**Task**: Can you reproduce the rows below from the very beginning through the line containing "先放一张大图，有兴趣的同学可", with "劣质总结" swapped for "低质总结" and nothing else altered? Return only those lines.

**Extracted entries**:

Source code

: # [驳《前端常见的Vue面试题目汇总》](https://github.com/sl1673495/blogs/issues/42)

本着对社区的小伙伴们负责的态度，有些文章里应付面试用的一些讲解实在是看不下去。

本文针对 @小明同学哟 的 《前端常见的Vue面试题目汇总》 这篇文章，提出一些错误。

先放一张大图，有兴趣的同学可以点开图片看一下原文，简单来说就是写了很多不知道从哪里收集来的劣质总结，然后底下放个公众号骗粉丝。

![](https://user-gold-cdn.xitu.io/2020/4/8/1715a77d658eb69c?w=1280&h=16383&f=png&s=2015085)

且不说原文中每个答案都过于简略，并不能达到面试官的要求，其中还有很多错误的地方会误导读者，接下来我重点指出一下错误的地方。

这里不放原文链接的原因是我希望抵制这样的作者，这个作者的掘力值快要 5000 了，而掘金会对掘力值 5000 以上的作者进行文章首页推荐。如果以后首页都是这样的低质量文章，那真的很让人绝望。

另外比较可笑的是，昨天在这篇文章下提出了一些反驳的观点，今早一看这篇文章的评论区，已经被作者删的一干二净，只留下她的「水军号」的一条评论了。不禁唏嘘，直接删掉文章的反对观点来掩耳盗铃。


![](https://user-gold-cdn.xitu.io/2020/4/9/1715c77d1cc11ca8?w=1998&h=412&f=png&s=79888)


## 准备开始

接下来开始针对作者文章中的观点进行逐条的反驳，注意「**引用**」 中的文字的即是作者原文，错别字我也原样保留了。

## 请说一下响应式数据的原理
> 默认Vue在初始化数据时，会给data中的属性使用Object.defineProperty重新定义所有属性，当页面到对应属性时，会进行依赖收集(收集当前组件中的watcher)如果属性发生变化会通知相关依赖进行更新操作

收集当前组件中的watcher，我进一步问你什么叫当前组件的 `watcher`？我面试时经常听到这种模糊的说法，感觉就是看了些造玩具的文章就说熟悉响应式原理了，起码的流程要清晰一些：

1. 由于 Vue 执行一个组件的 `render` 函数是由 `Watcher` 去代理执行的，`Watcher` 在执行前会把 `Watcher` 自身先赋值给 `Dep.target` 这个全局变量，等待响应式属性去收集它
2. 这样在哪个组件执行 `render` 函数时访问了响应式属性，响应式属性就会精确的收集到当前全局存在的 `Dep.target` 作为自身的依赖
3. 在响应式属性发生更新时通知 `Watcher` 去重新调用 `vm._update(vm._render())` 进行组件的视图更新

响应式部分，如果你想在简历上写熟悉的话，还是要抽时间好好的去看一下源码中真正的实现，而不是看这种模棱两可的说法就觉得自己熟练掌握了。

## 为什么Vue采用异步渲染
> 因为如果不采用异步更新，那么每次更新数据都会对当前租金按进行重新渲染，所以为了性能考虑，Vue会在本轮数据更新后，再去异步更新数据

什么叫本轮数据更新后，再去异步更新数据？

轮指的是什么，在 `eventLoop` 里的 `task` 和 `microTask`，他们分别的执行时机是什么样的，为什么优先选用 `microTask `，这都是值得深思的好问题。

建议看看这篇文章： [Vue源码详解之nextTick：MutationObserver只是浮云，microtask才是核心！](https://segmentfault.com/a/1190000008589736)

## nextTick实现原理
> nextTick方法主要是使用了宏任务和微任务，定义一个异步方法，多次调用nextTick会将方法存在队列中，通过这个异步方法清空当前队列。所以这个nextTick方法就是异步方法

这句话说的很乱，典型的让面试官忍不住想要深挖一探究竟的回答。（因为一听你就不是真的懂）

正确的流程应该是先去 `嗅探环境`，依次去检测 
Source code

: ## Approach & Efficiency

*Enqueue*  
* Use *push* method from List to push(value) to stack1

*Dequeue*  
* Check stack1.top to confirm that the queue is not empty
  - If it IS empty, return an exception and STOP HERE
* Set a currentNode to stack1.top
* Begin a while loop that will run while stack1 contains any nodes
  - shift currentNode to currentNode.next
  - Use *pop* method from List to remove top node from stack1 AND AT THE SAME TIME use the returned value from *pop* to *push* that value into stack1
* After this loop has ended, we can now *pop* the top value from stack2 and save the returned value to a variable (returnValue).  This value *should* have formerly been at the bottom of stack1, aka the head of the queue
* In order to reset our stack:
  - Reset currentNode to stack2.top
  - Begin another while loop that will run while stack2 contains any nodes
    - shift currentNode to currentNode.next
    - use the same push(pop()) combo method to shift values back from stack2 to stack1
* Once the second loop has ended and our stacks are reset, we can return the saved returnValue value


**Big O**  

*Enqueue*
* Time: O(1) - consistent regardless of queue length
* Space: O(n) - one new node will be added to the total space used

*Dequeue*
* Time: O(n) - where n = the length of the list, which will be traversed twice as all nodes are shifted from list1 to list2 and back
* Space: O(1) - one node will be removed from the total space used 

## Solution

**Problem solution**:
Source code

: # [驳《前端常见的Vue面试题目汇总》](https://github.com/sl1673495/blogs/issues/42)

本着对社区的小伙伴们负责的态度，有些文章里应付面试用的一些讲解实在是看不下去。

本文针对 @小明同学哟 的 《前端常见的Vue面试题目汇总》 这篇文章，提出一些错误。

先放一张大图，有兴趣的同学可以点开图片看一下原文，简单来说就是写了很多不知道从哪里收集来的低质总结，然后底下放个公众号骗粉丝。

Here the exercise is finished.